Monday, June 28, 2010

Rubber prices flare up to Rs 180/kg on lower arrivals

Aravindan

C.J. Punnathara

Kottayam/Kochi, June 28

Sheet rubber prices for RSS 4 grade flared up to Rs 180 a kg on Monday on lower arrivals, partly on account of the rain arresting tapping operations and farmers withholding stocks. Despite the high prices and low arrivals, there was fair amount of buying from the market, mainly by the big tyre companies.

Mr Sajen Peter, Rubber Board Chairman, expressed his satisfaction over the rise in rubber prices. But he pointed out that the difference between the domestic and international price is Rs 10.

‘Harmful’

Further rise in rubber prices is not in anyway beneficial to the rubber industry and it appears to be unhealthy to the rubber sector as a whole, said Mr George Waly, President, Indian Rubber Dealers Federation at Kottayam.

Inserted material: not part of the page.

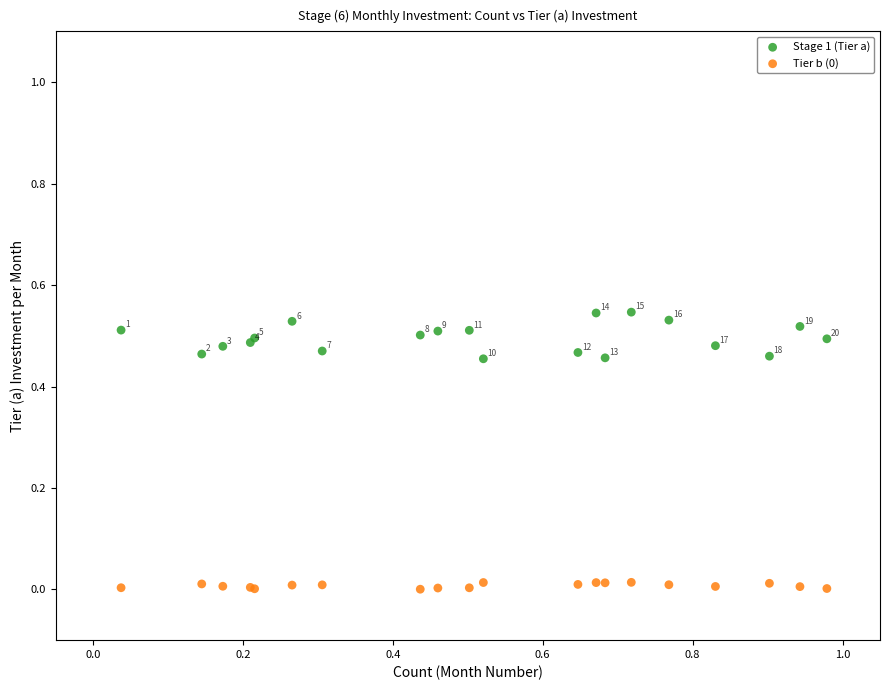

Which series reaches the maximum Y coordinate?

Stage 1 (Tier a)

“Rubber prices have been on a steep upward trajectory over the past few weeks and have touched a record high level of Rs 180 a kg. Industry is compelled to buy its most critical raw material at such unprecedented prices and absorb most of the hike, since the entire price hike cannot be passed on to the end consumers,” Mr Rajiv Budhraja, Director-General of the Automotive Tyre Manufacturers Association, said.

FRESH STOCKS

Of equal concern to the industry is the fact that most of the stocks in the market are fresh stock. Industry doesn’t find any evidence of the two lakh tonnes-plus buffer stock as stated by the Rubber Board. This further lends credence to the industry’s contention that the buffer stock is only on paper. At these prices points, rubber prices have even overshot international prices by Rs 6-8 a kg in case of sheet rubber and Rs 20-25 a kg in case of block rubber. However, due to continuing inverted duty structure, imports are not a viable option either, Mr Budhraja added.

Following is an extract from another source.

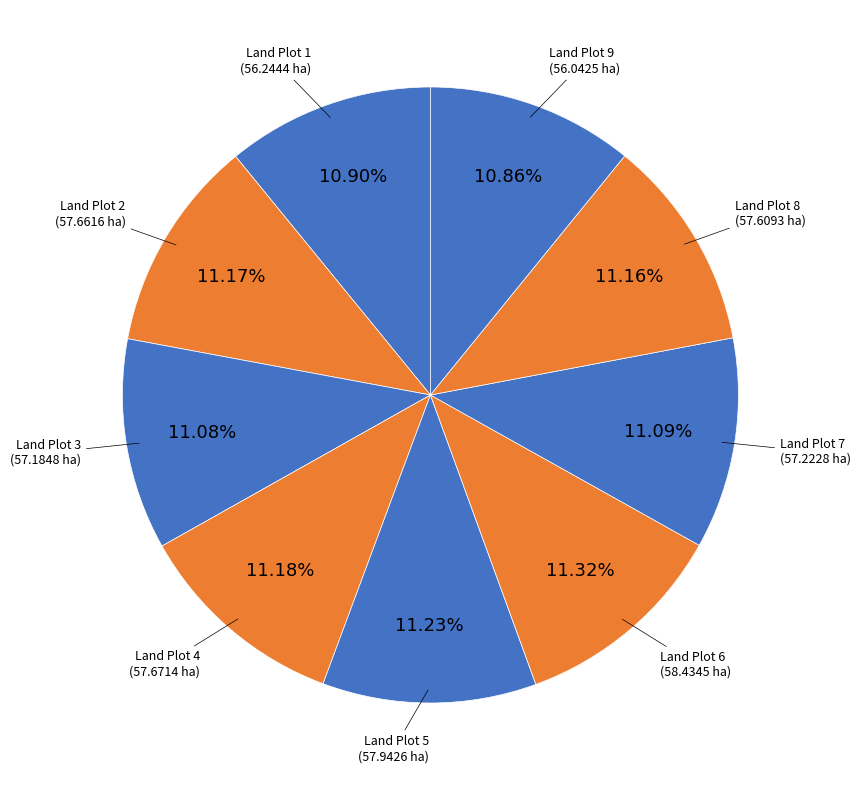

How many slices are in this pie chart?

9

Meanwhile, there were hardly any buyers for lower grade lots in the market and arrivals were virtually nil. The lower grades were most often bought by smaller companies mainly manufacturing cycle and rickshaw tubes that have totally gone off the market, Mr N. Radhakrishnan, former President of the Cochin Rubber Merchants Association, said. Cycle and rickshaw tyre and tubes are highly price-elastic and consumers will not be willing to buy at the current high prices.

Also, there was relative convergence between rubber futures and spot prices. While the divergence between rubber futures and spot prices had flared up last month in anticipation of lower tapping and subdued arrivals in the market, that trend seems to be reversing at the moment, a trader in the futures market said.

Arrivals may rise

Besides, arrivals are expected to perk up in the coming months as the monsoon begins to wane and the productivity of the trees increases. There is also apprehension that with international prices lagging behind domestic prices, how far could the price surge be sustained in the market. But the growers are happy reaping windfall gains which they would not have believed possible six months ago.

Reports also indicate that there have been not been significant slowdown in tapping operations due to the monsoon. The intermittent nature of the rains and high prices have encouraged the farmer to continue with his tapping operations. Also, over 75 per cent of the rubber trees are rain guarded in order to pursue unhindered tapping operations even during the rainy season.

Spot rubber continued to explore record highs on Monday. The market opened with a gap after being closed for a hartal on Saturday and improved sharply on covering purchases to fill the gap between the domestic rubber futures on NMCE. Sheet rubber flared up to Rs 180 from Rs 177 a kg, gaining further strength from short supplies. Meanwhile, intensified rain was reported from the plantation areas and the market made all-round gains even amidst below-average volumes.

On the National Multi Commodity Exchange, the July series weakened to Rs180.51 (181.94), August to Rs 173.75 (174.53), September to Rs166.98 (167.93) and October to Rs 162.90 (164.54) a kg for RSS 4. On Tokyo Commodity Exchange, the July futures increased to ¥367.1 / Rs 189.66 (¥363.7), September to ¥321.3 (¥319.9), October to ¥300.2 (¥297.7) , November to ¥289.5 (284.7) and December to ¥283.8 (278.6) while the August futures closed flat at ¥340.2 (¥ 340.2) a kg for RSS 3 during the day session. The July futures slipped to ¥365 (Rs 188.54), August to ¥335.9, September to ¥319.5, October to ¥299 and November to ¥289 while the December futures closed steady at ¥283.8 a kg during the night session. RSS 3 (spot) firmed up to Rs 170.95 (169.98) a kg at Bangkok. Spot rubber prices (Rs/kg) follow: RSS-4: 180 (177); RSS-5: 178 (174); Ungraded: 176 (172); ISNR 20: 158 (156) and Latex 60 per cent: 127 (122).